Purple Hearts: Back from Iraq

| 17 Feb 2015 | 01:48

    TROLLEY BOOKS, $24.95

    PHOTOGRAPHER NINA BERMAN did not make this book of portraits to reaffirm anyone's faith in the Iraq war or the nobility of those fighting it. Her goal is to open the morning blinds on the hospital rooms and darkened bedrooms of normal people-kids, mostly-who returned shattered in mind and body, a Purple Heart draped around their neck. The result is a heartbreaking combination of the grotesque and the pitiful. Thirty-seven-year-old Sgt. John Quincy Adams is seriously brain damaged. Luis Calderon, 22, is a quadriplegic. Jose Martinez, 20, has severe burns all over his face. Missing limbs abound. The color photos, paired with soldier testimony, are direct and powerful.

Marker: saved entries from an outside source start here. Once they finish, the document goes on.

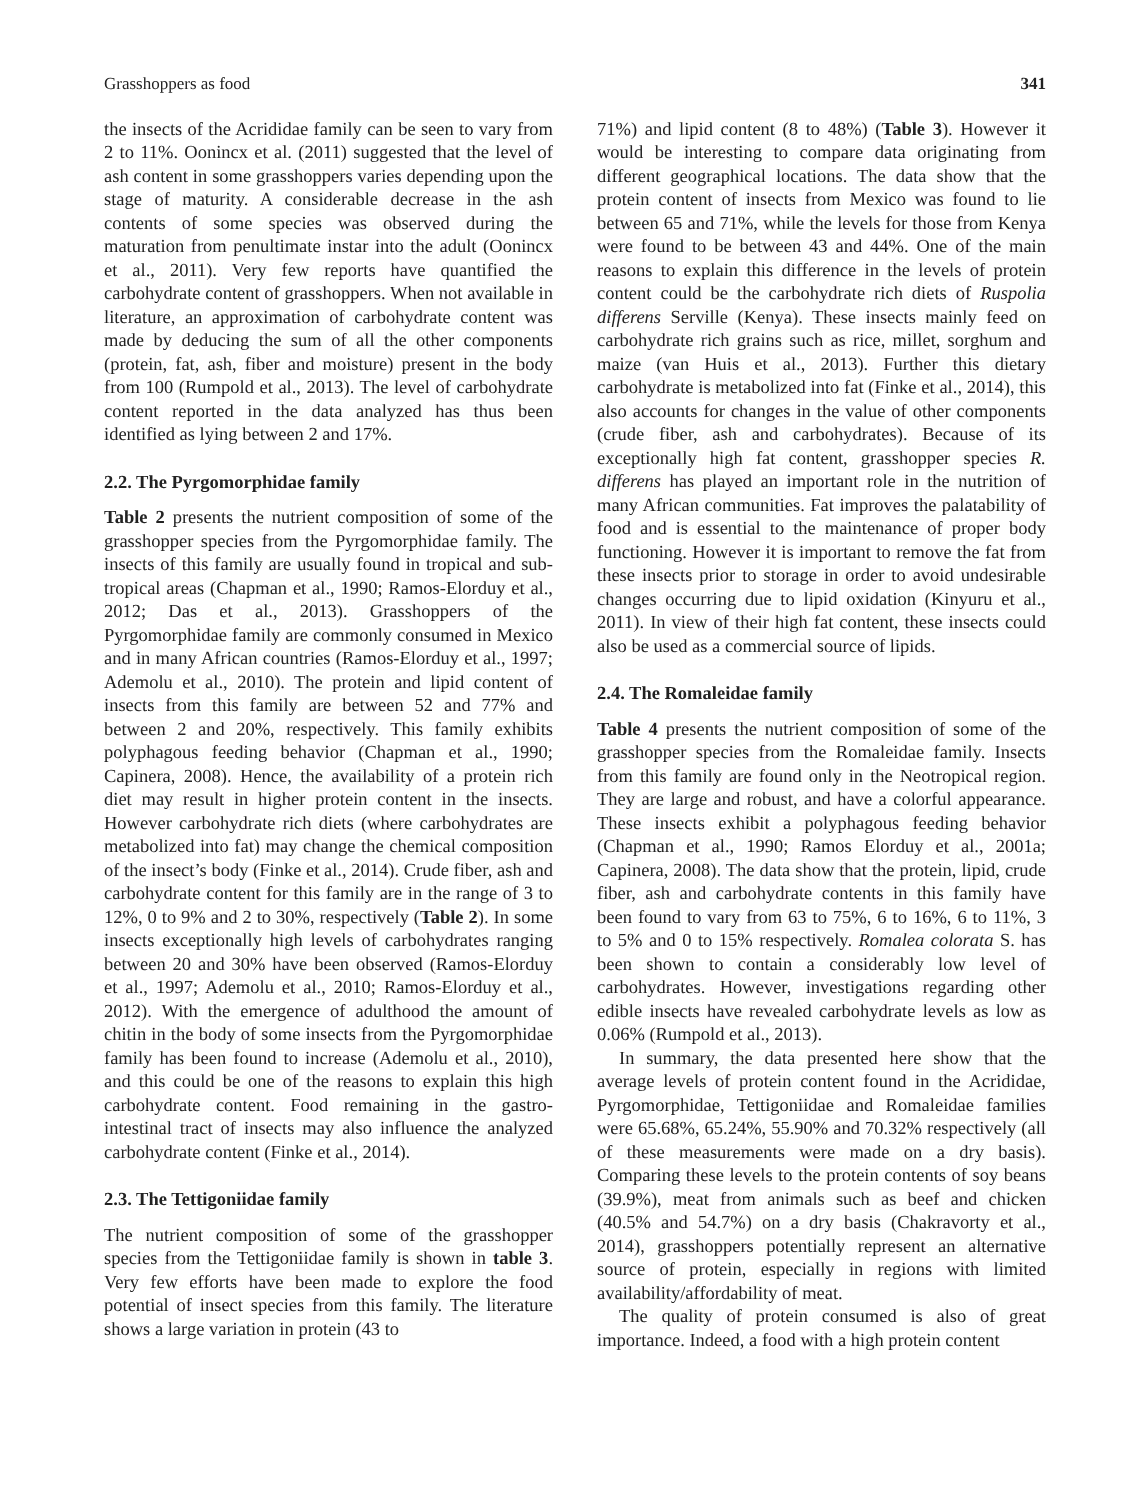Grasshoppers as food 341
the insects of the Acrididae family can be seen to vary from 2 to 11%. Oonincx et al. (2011) suggested that the level of ash content in some grasshoppers varies depending upon the stage of maturity. A considerable decrease in the ash contents of some species was observed during the maturation from penultimate instar into the adult (Oonincx et al., 2011). Very few reports have quantified the carbohydrate content of grasshoppers. When not available in literature, an approximation of carbohydrate content was made by deducing the sum of all the other components (protein, fat, ash, fiber and moisture) present in the body from 100 (Rumpold et al., 2013). The level of carbohydrate content reported in the data analyzed has thus been identified as lying between 2 and 17%.
2.2. The Pyrgomorphidae family
Table 2 presents the nutrient composition of some of the grasshopper species from the Pyrgomorphidae family. The insects of this family are usually found in tropical and sub-tropical areas (Chapman et al., 1990; Ramos-Elorduy et al., 2012; Das et al., 2013). Grasshoppers of the Pyrgomorphidae family are commonly consumed in Mexico and in many African countries (Ramos-Elorduy et al., 1997; Ademolu et al., 2010). The protein and lipid content of insects from this family are between 52 and 77% and between 2 and 20%, respectively. This family exhibits polyphagous feeding behavior (Chapman et al., 1990; Capinera, 2008). Hence, the availability of a protein rich diet may result in higher protein content in the insects. However carbohydrate rich diets (where carbohydrates are metabolized into fat) may change the chemical composition of the insect’s body (Finke et al., 2014). Crude fiber, ash and carbohydrate content for this family are in the range of 3 to 12%, 0 to 9% and 2 to 30%, respectively (Table 2). In some insects exceptionally high levels of carbohydrates ranging between 20 and 30% have been observed (Ramos-Elorduy et al., 1997; Ademolu et al., 2010; Ramos-Elorduy et al., 2012). With the emergence of adulthood the amount of chitin in the body of some insects from the Pyrgomorphidae family has been found to increase (Ademolu et al., 2010), and this could be one of the reasons to explain this high carbohydrate content. Food remaining in the gastro-intestinal tract of insects may also influence the analyzed carbohydrate content (Finke et al., 2014).
2.3. The Tettigoniidae family
The nutrient composition of some of the grasshopper species from the Tettigoniidae family is shown in table 3. Very few efforts have been made to explore the food potential of insect species from this family. The literature shows a large variation in protein (43 to
71%) and lipid content (8 to 48%) (Table 3). However it would be interesting to compare data originating from different geographical locations. The data show that the protein content of insects from Mexico was found to lie between 65 and 71%, while the levels for those from Kenya were found to be between 43 and 44%. One of the main reasons to explain this difference in the levels of protein content could be the carbohydrate rich diets of Ruspolia differens Serville (Kenya). These insects mainly feed on carbohydrate rich grains such as rice, millet, sorghum and maize (van Huis et al., 2013). Further this dietary carbohydrate is metabolized into fat (Finke et al., 2014), this also accounts for changes in the value of other components (crude fiber, ash and carbohydrates). Because of its exceptionally high fat content, grasshopper species R. differens has played an important role in the nutrition of many African communities. Fat improves the palatability of food and is essential to the maintenance of proper body functioning. However it is important to remove the fat from these insects prior to storage in order to avoid undesirable changes occurring due to lipid oxidation (Kinyuru et al., 2011). In view of their high fat content, these insects could also be used as a commercial source of lipids.
2.4. The Romaleidae family
Table 4 presents the nutrient composition of some of the grasshopper species from the Romaleidae family. Insects from this family are found only in the Neotropical region. They are large and robust, and have a colorful appearance. These insects exhibit a polyphagous feeding behavior (Chapman et al., 1990; Ramos Elorduy et al., 2001a; Capinera, 2008). The data show that the protein, lipid, crude fiber, ash and carbohydrate contents in this family have been found to vary from 63 to 75%, 6 to 16%, 6 to 11%, 3 to 5% and 0 to 15% respectively. Romalea colorata S. has been shown to contain a considerably low level of carbohydrates. However, investigations regarding other edible insects have revealed carbohydrate levels as low as 0.06% (Rumpold et al., 2013).
In summary, the data presented here show that the average levels of protein content found in the Acrididae, Pyrgomorphidae, Tettigoniidae and Romaleidae families were 65.68%, 65.24%, 55.90% and 70.32% respectively (all of these measurements were made on a dry basis). Comparing these levels to the protein contents of soy beans (39.9%), meat from animals such as beef and chicken (40.5% and 54.7%) on a dry basis (Chakravorty et al., 2014), grasshoppers potentially represent an alternative source of protein, especially in regions with limited availability/affordability of meat.
The quality of protein consumed is also of great importance. Indeed, a food with a high protein content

    Berman's subjects all have different feelings about the war and their injuries. More than one says, "Saddam was a bad guy," and defends the invasion; a few express anger over the lack of weapons of mass destruction. For most, though, the present is too consumed with recovery, and the future too bleak, to care much about the why's of the war. For most the military was just a job, which some miss more than others.

    "I want to go back to the military," says Pfc. Tristan Wyatt, 21, who lost a leg. "I was a combat engineer. We blew things up. I felt like my heart was in the right place over there."